Rendered images with source text
_ _ _ _ _

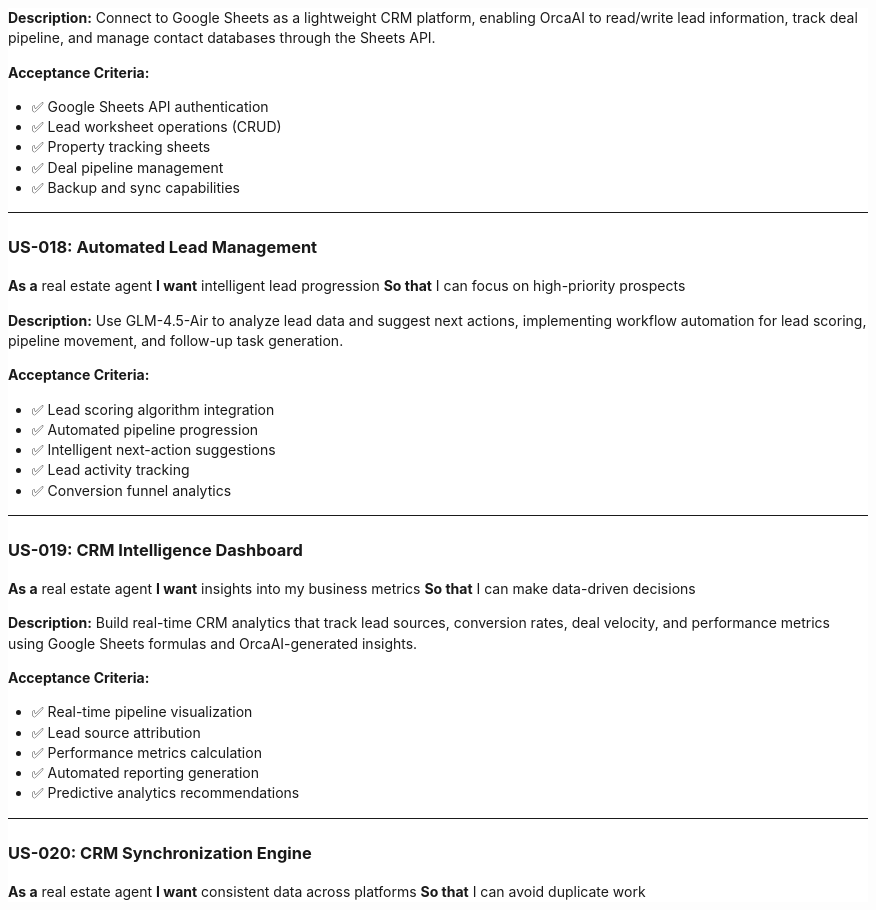 **Description:**
Connect to Google Sheets as a lightweight CRM platform, enabling OrcaAI to read/write lead information, track deal pipeline, and manage contact databases through the Sheets API.

**Acceptance Criteria:**
- ✅ Google Sheets API authentication
- ✅ Lead worksheet operations (CRUD)
- ✅ Property tracking sheets
- ✅ Deal pipeline management
- ✅ Backup and sync capabilities

---

### **US-018: Automated Lead Management**
**As a** real estate agent
**I want** intelligent lead progression
**So that** I can focus on high-priority prospects

**Description:**
Use GLM-4.5-Air to analyze lead data and suggest next actions, implementing workflow automation for lead scoring, pipeline movement, and follow-up task generation.

**Acceptance Criteria:**
- ✅ Lead scoring algorithm integration
- ✅ Automated pipeline progression
- ✅ Intelligent next-action suggestions
- ✅ Lead activity tracking
- ✅ Conversion funnel analytics

---

### **US-019: CRM Intelligence Dashboard**
**As a** real estate agent
**I want** insights into my business metrics
**So that** I can make data-driven decisions

**Description:**
Build real-time CRM analytics that track lead sources, conversion rates, deal velocity, and performance metrics using Google Sheets formulas and OrcaAI-generated insights.

**Acceptance Criteria:**
- ✅ Real-time pipeline visualization
- ✅ Lead source attribution
- ✅ Performance metrics calculation
- ✅ Automated reporting generation
- ✅ Predictive analytics recommendations

---

### **US-020: CRM Synchronization Engine**
**As a** real estate agent
**I want** consistent data across platforms
**So that** I can avoid duplicate work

_ _ _ _ _

Print each line, starting with the one that contains "data across platforms" and ending with the last line of the data, exactly as it stands and with no other lines.

**I want** consistent data across platforms
**So that** I can avoid duplicate work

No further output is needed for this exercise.